Les deserts médicaux

Lequotidiendumedecin.fr : Laigneville, 5 000 habitants, zéro généraliste et un maire qui cogne sur l’ARS

Janvier 2018, par infosecusanté

Laigneville, 5 000 habitants, zéro généraliste et un maire qui cogne sur l’ARS

Sophie Martos

09.01.2018

Depuis un mois, Christophe Dietrich, maire (SE) de la commune de Laigneville dans l’Oise, avale des poires d’angoisse. Les deux derniers généralistes ont dévissé leur plaque le 22 décembre et n’ont pas été remplacés. Le maire pointe du doigt l’inertie de l’agence régionale de santé (ARS) Hauts-de-France, « incapable de répondre aux besoins de la population » et « laissant les maires en première ligne assumer ses défaillances ».

« Le 1er janvier, j’ai attendu six heures sous la pluie avec une famille dont l’un des membres était décédé car il n’y avait pas de médecins disponibles pour le constater, raconte-t-il amer au « Quotidien ». J’ai appelé l’ARS et la préfecture, pas moyen d’en trouver un. Finalement, cette famille a fait appel à une personne de leur entourage, un médecin à la retraite. »

Une situation comme celle-là n’est pas inédite. En mai dernier, Christophe Dietrich avait déjà fait parler de lui. Il avait alerté les pouvoirs publics sur la dégradation sanitaire de sa commune et avait publié un arrêté symbolique interdisant aux habitants… de mourir à domicile, après qu’une famille a attendu un médecin 12 heures pour signer l’acte de décès. « Inadmissible », peste-il. L’arrêté était un moyen pour ce maire de sensibiliser et « dénoncer la stupidité de la situation ».

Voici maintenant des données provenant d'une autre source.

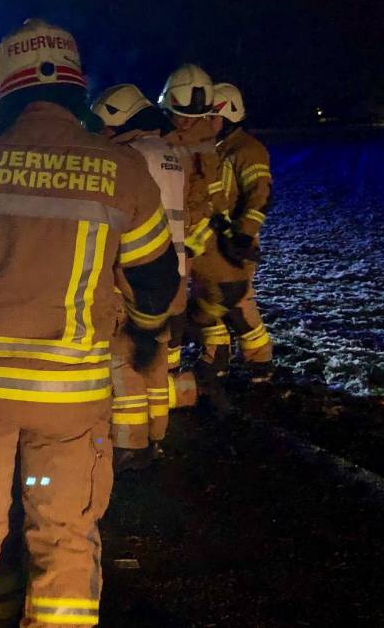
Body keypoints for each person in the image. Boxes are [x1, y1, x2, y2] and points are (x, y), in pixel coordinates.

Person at [0, 18, 179, 627]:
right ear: (76, 89)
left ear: (2, 89)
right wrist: (148, 333)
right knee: (66, 536)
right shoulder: (121, 171)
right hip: (70, 399)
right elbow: (155, 279)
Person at [91, 84, 189, 468]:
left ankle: (131, 446)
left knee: (124, 359)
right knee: (155, 358)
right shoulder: (171, 154)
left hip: (134, 276)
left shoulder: (128, 157)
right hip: (174, 275)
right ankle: (157, 436)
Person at [159, 63, 235, 412]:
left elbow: (203, 200)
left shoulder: (178, 141)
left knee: (170, 306)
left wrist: (187, 240)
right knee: (185, 301)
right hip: (189, 238)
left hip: (175, 240)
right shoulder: (205, 142)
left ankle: (173, 372)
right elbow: (212, 201)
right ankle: (210, 363)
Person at [206, 82, 274, 381]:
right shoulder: (220, 148)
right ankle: (216, 359)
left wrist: (244, 235)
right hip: (216, 240)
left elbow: (260, 194)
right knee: (211, 300)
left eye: (210, 115)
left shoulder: (247, 149)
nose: (205, 122)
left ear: (228, 113)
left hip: (235, 242)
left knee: (238, 301)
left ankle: (260, 361)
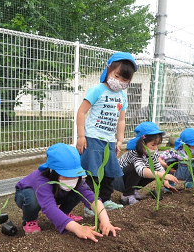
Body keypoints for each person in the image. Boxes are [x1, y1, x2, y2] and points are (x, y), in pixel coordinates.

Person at [15, 143, 121, 241]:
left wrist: (105, 221)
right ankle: (30, 220)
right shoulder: (41, 179)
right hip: (26, 194)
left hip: (56, 193)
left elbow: (91, 197)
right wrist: (77, 228)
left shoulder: (76, 180)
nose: (71, 178)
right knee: (32, 199)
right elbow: (49, 207)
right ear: (53, 171)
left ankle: (64, 214)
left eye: (75, 174)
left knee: (77, 192)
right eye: (66, 175)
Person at [76, 52, 137, 214]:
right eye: (117, 76)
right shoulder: (97, 90)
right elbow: (81, 112)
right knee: (94, 174)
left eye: (125, 80)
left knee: (110, 172)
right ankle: (91, 205)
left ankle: (106, 200)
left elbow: (121, 120)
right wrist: (81, 136)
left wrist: (119, 140)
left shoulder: (122, 96)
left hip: (109, 141)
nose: (120, 82)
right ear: (108, 70)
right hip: (93, 138)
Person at [114, 122, 178, 205]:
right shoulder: (135, 153)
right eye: (153, 145)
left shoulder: (152, 154)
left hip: (129, 179)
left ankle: (133, 190)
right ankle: (127, 195)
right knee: (139, 169)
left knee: (154, 170)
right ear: (142, 144)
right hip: (118, 180)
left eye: (157, 145)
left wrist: (165, 181)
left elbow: (159, 168)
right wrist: (163, 175)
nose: (156, 148)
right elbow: (140, 170)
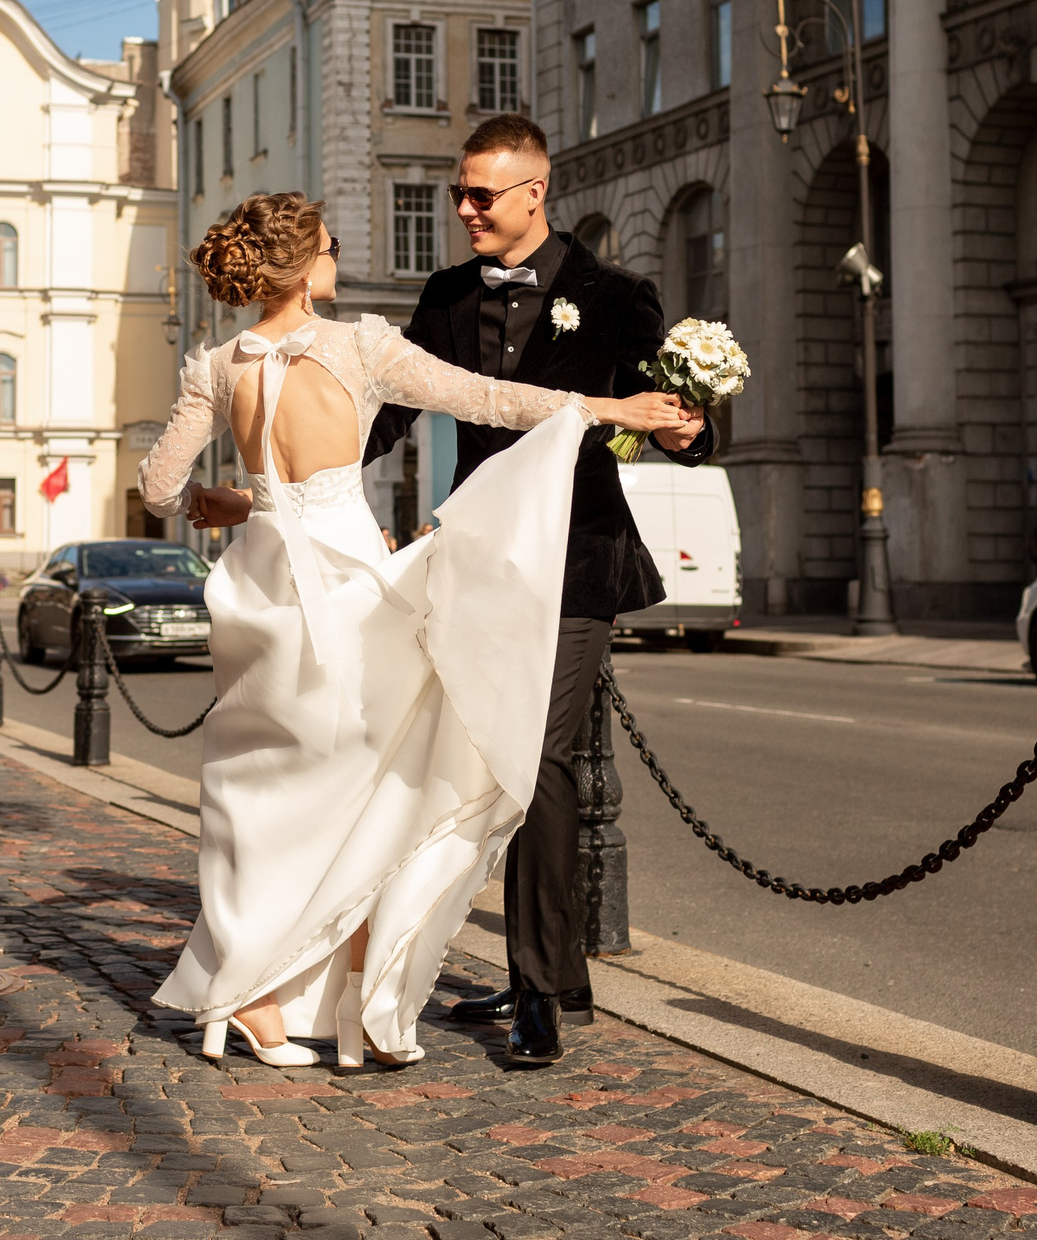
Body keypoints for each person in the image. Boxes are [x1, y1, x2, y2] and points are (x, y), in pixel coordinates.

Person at [138, 192, 690, 1070]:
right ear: (306, 267)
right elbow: (489, 398)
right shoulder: (361, 344)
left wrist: (222, 500)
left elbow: (160, 485)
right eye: (329, 244)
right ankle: (351, 995)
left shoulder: (215, 367)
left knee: (268, 794)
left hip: (259, 586)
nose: (337, 255)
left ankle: (258, 998)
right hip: (350, 587)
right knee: (385, 787)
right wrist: (605, 408)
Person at [364, 112, 712, 1067]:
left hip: (576, 560)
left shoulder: (615, 294)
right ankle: (564, 972)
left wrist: (688, 433)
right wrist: (308, 487)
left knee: (538, 761)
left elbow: (677, 412)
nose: (466, 209)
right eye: (459, 194)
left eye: (483, 194)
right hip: (478, 560)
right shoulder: (441, 297)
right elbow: (387, 415)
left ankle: (537, 993)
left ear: (535, 194)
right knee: (482, 762)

Quatre généralistes pour 24 000 habitants

Depuis fin décembre, les 5 000 habitants de la commune n’ont plus aucun médecin. « Nous avons quatre généralistes pour 24 000 habitants dans la communauté de communes, précise Christophe Dietrich. Des habitants m’appellent sans cesse pour savoir comment trouver un praticien. »

Le maire a pourtant anticipé et proposé trois projets de maison de santé ces dernières années. Tous refusés par l’ARS. Il a également cherché à recruter un médecin en lui offrant un cabinet et un secrétariat à temps plein pour le délester de toute paperasse administrative mais plusieurs candidats au poste étaient trop gourmands. « Quelques-uns ont exigé de la mairie le paiement de leur logement personnel, d’autres ne souhaitaient pas réaliser de visites à domicile », commente l’élu.

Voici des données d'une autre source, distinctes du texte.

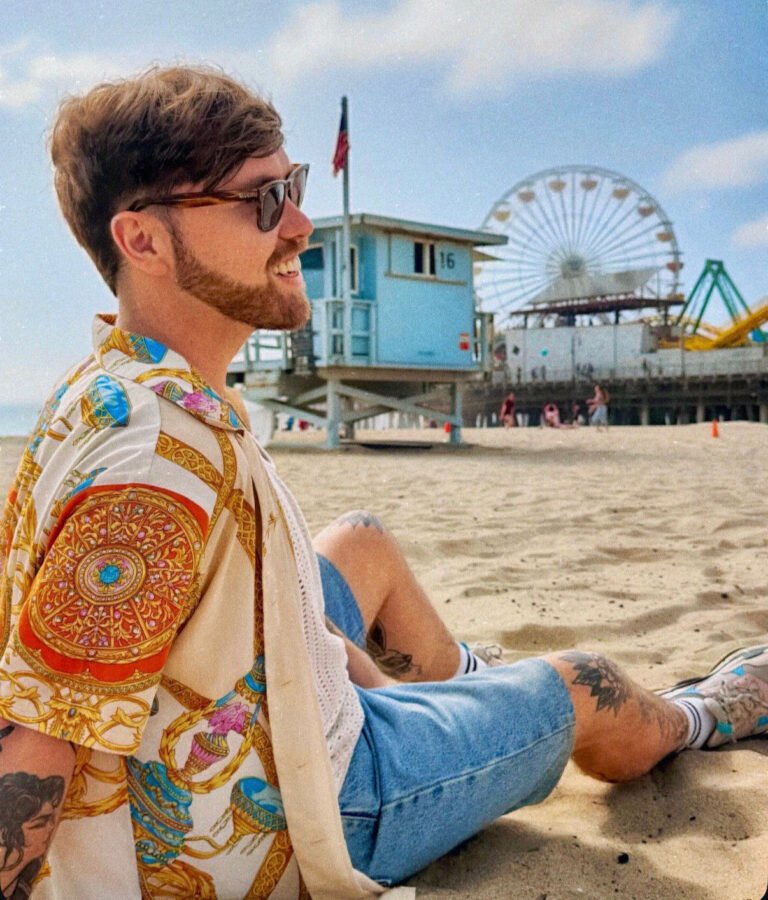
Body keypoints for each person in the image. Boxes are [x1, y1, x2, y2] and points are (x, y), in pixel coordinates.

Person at [1, 66, 766, 899]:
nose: (299, 225)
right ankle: (704, 712)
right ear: (142, 240)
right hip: (317, 801)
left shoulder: (125, 380)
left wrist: (366, 678)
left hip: (265, 701)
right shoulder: (152, 470)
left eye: (290, 187)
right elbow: (41, 744)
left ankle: (467, 691)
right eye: (261, 203)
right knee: (586, 681)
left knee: (357, 543)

Projet de télémédecine en vue

Cet élu a également travaillé depuis septembre 2017 sur un projet de télémédecine qu’il souhaite mettre en place fin janvier. Les locaux sont prêts, le matériel aussi et les infirmières ont été formées pour recevoir les patients. Il a fait appel à une entreprise pour dénicher quatre médecins généralistes issus d’autres régions pour se lancer. « J’ai demandé à l’ARS que le projet télémédecine soit sous forme d’expérimentation afin que les personnels, infirmiers et médecins, soient rémunérés et les patients remboursés par la Sécurité sociale, le temps que ce dispositif bascule dans le droit commun, détaille Christophe Dietrich. Encore une fois, ils ont refusé. »

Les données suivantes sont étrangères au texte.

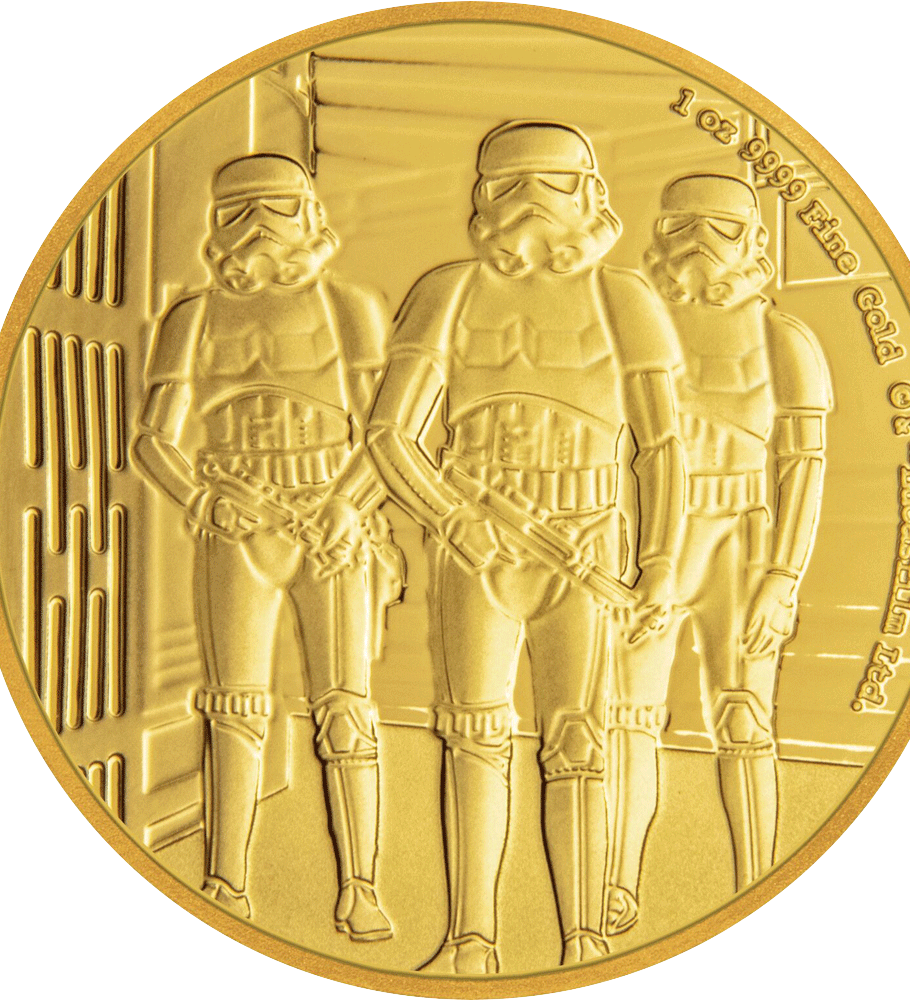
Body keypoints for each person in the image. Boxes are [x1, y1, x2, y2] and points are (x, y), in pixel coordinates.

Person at [366, 121, 685, 971]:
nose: (530, 201)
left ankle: (584, 940)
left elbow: (662, 447)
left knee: (577, 741)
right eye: (508, 184)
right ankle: (471, 937)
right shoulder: (449, 291)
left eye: (552, 181)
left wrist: (659, 565)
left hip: (586, 538)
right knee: (472, 733)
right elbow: (391, 434)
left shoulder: (623, 297)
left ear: (590, 193)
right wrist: (453, 518)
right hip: (476, 546)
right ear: (481, 196)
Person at [132, 153, 403, 940]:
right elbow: (153, 441)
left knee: (346, 711)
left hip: (329, 527)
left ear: (310, 214)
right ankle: (226, 881)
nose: (259, 225)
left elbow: (388, 433)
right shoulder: (193, 317)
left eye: (278, 207)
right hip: (235, 526)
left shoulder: (349, 306)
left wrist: (350, 506)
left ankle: (361, 886)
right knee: (235, 709)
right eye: (239, 210)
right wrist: (202, 499)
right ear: (218, 223)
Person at [604, 174, 833, 935]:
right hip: (649, 541)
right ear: (660, 236)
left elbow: (804, 464)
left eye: (722, 227)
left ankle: (757, 881)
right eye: (683, 226)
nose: (701, 243)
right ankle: (617, 881)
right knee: (628, 717)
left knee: (742, 718)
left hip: (742, 541)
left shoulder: (782, 338)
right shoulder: (635, 327)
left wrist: (783, 579)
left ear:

Selon ses dires, l’ARS s’est justifiée en invoquant les aptitudes suffisantes des services d’urgences de la région, la création de six maisons médicales dans le département de l’Oise et en proposant la mise à disposition d’un médecin à Laigneville une journée par semaine. Des arguments « surréalistes » pour le maire de la commune qui compte bien faire entendre sa voix dans une dizaine de jours, le 17 janvier, lors de son prochain rendez-vous avec l’ARS.

Christophe Dietrich insiste : la désertification médicale doit cesser. Il espère voir des mesures comme « la régionalisation des diplômes » où « le contingentement des médecins par rapport au nombre d’habitants dans les communes » être bientôt mises en œuvre par le gouvernement.